[EXERCISE]
Please write out all of the entries exactly as they appear.

★ ★ ★ ★ ★

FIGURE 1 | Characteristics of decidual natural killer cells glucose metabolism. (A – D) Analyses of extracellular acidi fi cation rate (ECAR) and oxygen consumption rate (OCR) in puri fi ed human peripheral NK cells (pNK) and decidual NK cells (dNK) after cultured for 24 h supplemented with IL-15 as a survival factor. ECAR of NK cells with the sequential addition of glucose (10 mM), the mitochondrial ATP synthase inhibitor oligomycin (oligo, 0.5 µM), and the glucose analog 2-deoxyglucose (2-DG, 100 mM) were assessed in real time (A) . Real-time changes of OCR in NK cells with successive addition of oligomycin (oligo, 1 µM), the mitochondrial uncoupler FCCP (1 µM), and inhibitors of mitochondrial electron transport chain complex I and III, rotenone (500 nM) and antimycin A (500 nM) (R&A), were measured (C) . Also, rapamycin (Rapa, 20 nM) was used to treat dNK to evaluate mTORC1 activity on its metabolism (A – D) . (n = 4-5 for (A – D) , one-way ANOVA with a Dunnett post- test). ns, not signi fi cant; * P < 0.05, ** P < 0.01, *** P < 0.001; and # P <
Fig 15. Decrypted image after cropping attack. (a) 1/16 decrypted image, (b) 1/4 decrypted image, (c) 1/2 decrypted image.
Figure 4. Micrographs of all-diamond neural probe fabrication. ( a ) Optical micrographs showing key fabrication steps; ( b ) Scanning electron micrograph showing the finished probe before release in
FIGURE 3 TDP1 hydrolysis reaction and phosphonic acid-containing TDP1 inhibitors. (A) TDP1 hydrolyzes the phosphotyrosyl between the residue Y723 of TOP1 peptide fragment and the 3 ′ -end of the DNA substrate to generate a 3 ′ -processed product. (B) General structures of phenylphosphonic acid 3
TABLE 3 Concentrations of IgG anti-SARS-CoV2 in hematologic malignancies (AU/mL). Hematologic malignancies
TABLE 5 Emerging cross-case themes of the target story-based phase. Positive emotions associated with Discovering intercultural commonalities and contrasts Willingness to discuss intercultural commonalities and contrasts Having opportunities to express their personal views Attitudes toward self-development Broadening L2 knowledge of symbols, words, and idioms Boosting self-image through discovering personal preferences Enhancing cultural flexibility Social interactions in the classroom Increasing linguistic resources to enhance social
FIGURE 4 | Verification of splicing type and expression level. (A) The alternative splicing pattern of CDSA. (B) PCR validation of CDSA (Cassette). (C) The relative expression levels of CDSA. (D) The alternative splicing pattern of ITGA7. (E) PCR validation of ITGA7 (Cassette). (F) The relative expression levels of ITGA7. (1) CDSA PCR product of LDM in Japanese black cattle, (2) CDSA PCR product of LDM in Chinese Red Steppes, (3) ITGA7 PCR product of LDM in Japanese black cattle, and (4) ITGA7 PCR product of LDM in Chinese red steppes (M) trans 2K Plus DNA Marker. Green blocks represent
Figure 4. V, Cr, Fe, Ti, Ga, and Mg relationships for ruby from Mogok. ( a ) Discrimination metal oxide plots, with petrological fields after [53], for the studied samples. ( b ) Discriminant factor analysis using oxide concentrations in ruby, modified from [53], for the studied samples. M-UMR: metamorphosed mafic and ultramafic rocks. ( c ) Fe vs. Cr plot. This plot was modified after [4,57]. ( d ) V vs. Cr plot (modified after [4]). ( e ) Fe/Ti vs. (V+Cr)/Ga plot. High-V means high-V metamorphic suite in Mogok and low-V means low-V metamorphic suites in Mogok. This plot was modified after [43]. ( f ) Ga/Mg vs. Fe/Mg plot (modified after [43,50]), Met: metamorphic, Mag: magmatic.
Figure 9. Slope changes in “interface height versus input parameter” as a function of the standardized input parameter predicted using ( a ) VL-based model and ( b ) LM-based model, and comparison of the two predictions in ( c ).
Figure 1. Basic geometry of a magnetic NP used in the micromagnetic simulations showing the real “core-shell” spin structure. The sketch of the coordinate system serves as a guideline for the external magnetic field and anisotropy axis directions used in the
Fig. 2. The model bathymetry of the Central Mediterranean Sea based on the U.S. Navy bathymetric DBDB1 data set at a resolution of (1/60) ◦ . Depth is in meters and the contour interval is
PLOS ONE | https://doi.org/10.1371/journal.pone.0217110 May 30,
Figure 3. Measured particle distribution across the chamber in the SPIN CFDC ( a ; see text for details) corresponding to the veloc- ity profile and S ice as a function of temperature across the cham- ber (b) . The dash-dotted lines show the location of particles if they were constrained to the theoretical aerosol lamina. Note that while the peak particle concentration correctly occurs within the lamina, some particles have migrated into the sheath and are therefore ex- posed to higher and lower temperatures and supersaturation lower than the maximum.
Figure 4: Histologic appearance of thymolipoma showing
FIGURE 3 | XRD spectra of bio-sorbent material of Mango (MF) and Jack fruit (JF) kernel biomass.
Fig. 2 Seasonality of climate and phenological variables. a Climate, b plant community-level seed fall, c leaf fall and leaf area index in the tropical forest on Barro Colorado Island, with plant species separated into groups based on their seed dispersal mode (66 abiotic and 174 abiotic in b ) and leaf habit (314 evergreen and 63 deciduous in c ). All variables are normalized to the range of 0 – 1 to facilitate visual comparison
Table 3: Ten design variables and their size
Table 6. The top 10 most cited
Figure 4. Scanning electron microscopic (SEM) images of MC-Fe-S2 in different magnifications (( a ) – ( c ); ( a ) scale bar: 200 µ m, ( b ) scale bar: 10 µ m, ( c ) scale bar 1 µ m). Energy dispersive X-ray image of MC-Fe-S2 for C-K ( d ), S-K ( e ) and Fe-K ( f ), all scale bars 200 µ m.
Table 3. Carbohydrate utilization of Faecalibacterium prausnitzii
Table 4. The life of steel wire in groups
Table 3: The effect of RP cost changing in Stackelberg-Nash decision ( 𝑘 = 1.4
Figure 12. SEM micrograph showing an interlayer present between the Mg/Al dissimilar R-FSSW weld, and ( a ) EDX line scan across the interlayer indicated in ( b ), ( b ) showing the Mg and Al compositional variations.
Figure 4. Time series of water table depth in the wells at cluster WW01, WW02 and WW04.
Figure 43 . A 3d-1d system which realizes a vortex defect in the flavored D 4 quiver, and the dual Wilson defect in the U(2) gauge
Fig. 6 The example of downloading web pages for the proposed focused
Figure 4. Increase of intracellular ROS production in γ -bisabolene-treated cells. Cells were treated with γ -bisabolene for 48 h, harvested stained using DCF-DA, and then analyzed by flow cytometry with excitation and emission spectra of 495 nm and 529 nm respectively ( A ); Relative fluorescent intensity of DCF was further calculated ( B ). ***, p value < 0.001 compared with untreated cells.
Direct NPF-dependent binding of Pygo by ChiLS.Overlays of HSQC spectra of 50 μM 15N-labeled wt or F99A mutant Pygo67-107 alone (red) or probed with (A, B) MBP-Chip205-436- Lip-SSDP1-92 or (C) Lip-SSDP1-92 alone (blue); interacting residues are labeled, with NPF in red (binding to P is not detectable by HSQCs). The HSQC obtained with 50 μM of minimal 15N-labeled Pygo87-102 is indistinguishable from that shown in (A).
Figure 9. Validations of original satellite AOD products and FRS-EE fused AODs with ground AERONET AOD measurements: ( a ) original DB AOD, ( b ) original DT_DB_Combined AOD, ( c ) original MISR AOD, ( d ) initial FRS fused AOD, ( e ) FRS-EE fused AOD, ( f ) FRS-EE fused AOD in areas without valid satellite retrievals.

★ ★ ★ ★ ★

[ANSWER SECTION]
FIGURE 1 | Characteristics of decidual natural killer cells glucose metabolism. (A – D) Analyses of extracellular acidi fi cation rate (ECAR) and oxygen consumption rate (OCR) in puri fi ed human peripheral NK cells (pNK) and decidual NK cells (dNK) after cultured for 24 h supplemented with IL-15 as a survival factor. ECAR of NK cells with the sequential addition of glucose (10 mM), the mitochondrial ATP synthase inhibitor oligomycin (oligo, 0.5 µM), and the glucose analog 2-deoxyglucose (2-DG, 100 mM) were assessed in real time (A) . Real-time changes of OCR in NK cells with successive addition of oligomycin (oligo, 1 µM), the mitochondrial uncoupler FCCP (1 µM), and inhibitors of mitochondrial electron transport chain complex I and III, rotenone (500 nM) and antimycin A (500 nM) (R&A), were measured (C) . Also, rapamycin (Rapa, 20 nM) was used to treat dNK to evaluate mTORC1 activity on its metabolism (A – D) . (n = 4-5 for (A – D) , one-way ANOVA with a Dunnett post- test). ns, not signi fi cant; * P < 0.05, ** P < 0.01, *** P < 0.001; and # P <
Fig 15. Decrypted image after cropping attack. (a) 1/16 decrypted image, (b) 1/4 decrypted image, (c) 1/2 decrypted image.
Figure 4. Micrographs of all-diamond neural probe fabrication. ( a ) Optical micrographs showing key fabrication steps; ( b ) Scanning electron micrograph showing the finished probe before release in
FIGURE 3 TDP1 hydrolysis reaction and phosphonic acid-containing TDP1 inhibitors. (A) TDP1 hydrolyzes the phosphotyrosyl between the residue Y723 of TOP1 peptide fragment and the 3 ′ -end of the DNA substrate to generate a 3 ′ -processed product. (B) General structures of phenylphosphonic acid 3
TABLE 3 Concentrations of IgG anti-SARS-CoV2 in hematologic malignancies (AU/mL). Hematologic malignancies
TABLE 5 Emerging cross-case themes of the target story-based phase. Positive emotions associated with Discovering intercultural commonalities and contrasts Willingness to discuss intercultural commonalities and contrasts Having opportunities to express their personal views Attitudes toward self-development Broadening L2 knowledge of symbols, words, and idioms Boosting self-image through discovering personal preferences Enhancing cultural flexibility Social interactions in the classroom Increasing linguistic resources to enhance social
FIGURE 4 | Verification of splicing type and expression level. (A) The alternative splicing pattern of CDSA. (B) PCR validation of CDSA (Cassette). (C) The relative expression levels of CDSA. (D) The alternative splicing pattern of ITGA7. (E) PCR validation of ITGA7 (Cassette). (F) The relative expression levels of ITGA7. (1) CDSA PCR product of LDM in Japanese black cattle, (2) CDSA PCR product of LDM in Chinese Red Steppes, (3) ITGA7 PCR product of LDM in Japanese black cattle, and (4) ITGA7 PCR product of LDM in Chinese red steppes (M) trans 2K Plus DNA Marker. Green blocks represent
Figure 4. V, Cr, Fe, Ti, Ga, and Mg relationships for ruby from Mogok. ( a ) Discrimination metal oxide plots, with petrological fields after [53], for the studied samples. ( b ) Discriminant factor analysis using oxide concentrations in ruby, modified from [53], for the studied samples. M-UMR: metamorphosed mafic and ultramafic rocks. ( c ) Fe vs. Cr plot. This plot was modified after [4,57]. ( d ) V vs. Cr plot (modified after [4]). ( e ) Fe/Ti vs. (V+Cr)/Ga plot. High-V means high-V metamorphic suite in Mogok and low-V means low-V metamorphic suites in Mogok. This plot was modified after [43]. ( f ) Ga/Mg vs. Fe/Mg plot (modified after [43,50]), Met: metamorphic, Mag: magmatic.
Figure 9. Slope changes in “interface height versus input parameter” as a function of the standardized input parameter predicted using ( a ) VL-based model and ( b ) LM-based model, and comparison of the two predictions in ( c ).
Figure 1. Basic geometry of a magnetic NP used in the micromagnetic simulations showing the real “core-shell” spin structure. The sketch of the coordinate system serves as a guideline for the external magnetic field and anisotropy axis directions used in the
Fig. 2. The model bathymetry of the Central Mediterranean Sea based on the U.S. Navy bathymetric DBDB1 data set at a resolution of (1/60) ◦ . Depth is in meters and the contour interval is
PLOS ONE | https://doi.org/10.1371/journal.pone.0217110 May 30,
Figure 3. Measured particle distribution across the chamber in the SPIN CFDC ( a ; see text for details) corresponding to the veloc- ity profile and S ice as a function of temperature across the cham- ber (b) . The dash-dotted lines show the location of particles if they were constrained to the theoretical aerosol lamina. Note that while the peak particle concentration correctly occurs within the lamina, some particles have migrated into the sheath and are therefore ex- posed to higher and lower temperatures and supersaturation lower than the maximum.
Figure 4: Histologic appearance of thymolipoma showing
FIGURE 3 | XRD spectra of bio-sorbent material of Mango (MF) and Jack fruit (JF) kernel biomass.
Fig. 2 Seasonality of climate and phenological variables. a Climate, b plant community-level seed fall, c leaf fall and leaf area index in the tropical forest on Barro Colorado Island, with plant species separated into groups based on their seed dispersal mode (66 abiotic and 174 abiotic in b ) and leaf habit (314 evergreen and 63 deciduous in c ). All variables are normalized to the range of 0 – 1 to facilitate visual comparison
Table 3: Ten design variables and their size
Table 6. The top 10 most cited
Figure 4. Scanning electron microscopic (SEM) images of MC-Fe-S2 in different magnifications (( a ) – ( c ); ( a ) scale bar: 200 µ m, ( b ) scale bar: 10 µ m, ( c ) scale bar 1 µ m). Energy dispersive X-ray image of MC-Fe-S2 for C-K ( d ), S-K ( e ) and Fe-K ( f ), all scale bars 200 µ m.
Table 3. Carbohydrate utilization of Faecalibacterium prausnitzii
Table 4. The life of steel wire in groups
Table 3: The effect of RP cost changing in Stackelberg-Nash decision ( 𝑘 = 1.4
Figure 12. SEM micrograph showing an interlayer present between the Mg/Al dissimilar R-FSSW weld, and ( a ) EDX line scan across the interlayer indicated in ( b ), ( b ) showing the Mg and Al compositional variations.
Figure 4. Time series of water table depth in the wells at cluster WW01, WW02 and WW04.
Figure 43 . A 3d-1d system which realizes a vortex defect in the flavored D 4 quiver, and the dual Wilson defect in the U(2) gauge
Fig. 6 The example of downloading web pages for the proposed focused
Figure 4. Increase of intracellular ROS production in γ -bisabolene-treated cells. Cells were treated with γ -bisabolene for 48 h, harvested stained using DCF-DA, and then analyzed by flow cytometry with excitation and emission spectra of 495 nm and 529 nm respectively ( A ); Relative fluorescent intensity of DCF was further calculated ( B ). ***, p value < 0.001 compared with untreated cells.
Direct NPF-dependent binding of Pygo by ChiLS.Overlays of HSQC spectra of 50 μM 15N-labeled wt or F99A mutant Pygo67-107 alone (red) or probed with (A, B) MBP-Chip205-436- Lip-SSDP1-92 or (C) Lip-SSDP1-92 alone (blue); interacting residues are labeled, with NPF in red (binding to P is not detectable by HSQCs). The HSQC obtained with 50 μM of minimal 15N-labeled Pygo87-102 is indistinguishable from that shown in (A).
Figure 9. Validations of original satellite AOD products and FRS-EE fused AODs with ground AERONET AOD measurements: ( a ) original DB AOD, ( b ) original DT_DB_Combined AOD, ( c ) original MISR AOD, ( d ) initial FRS fused AOD, ( e ) FRS-EE fused AOD, ( f ) FRS-EE fused AOD in areas without valid satellite retrievals.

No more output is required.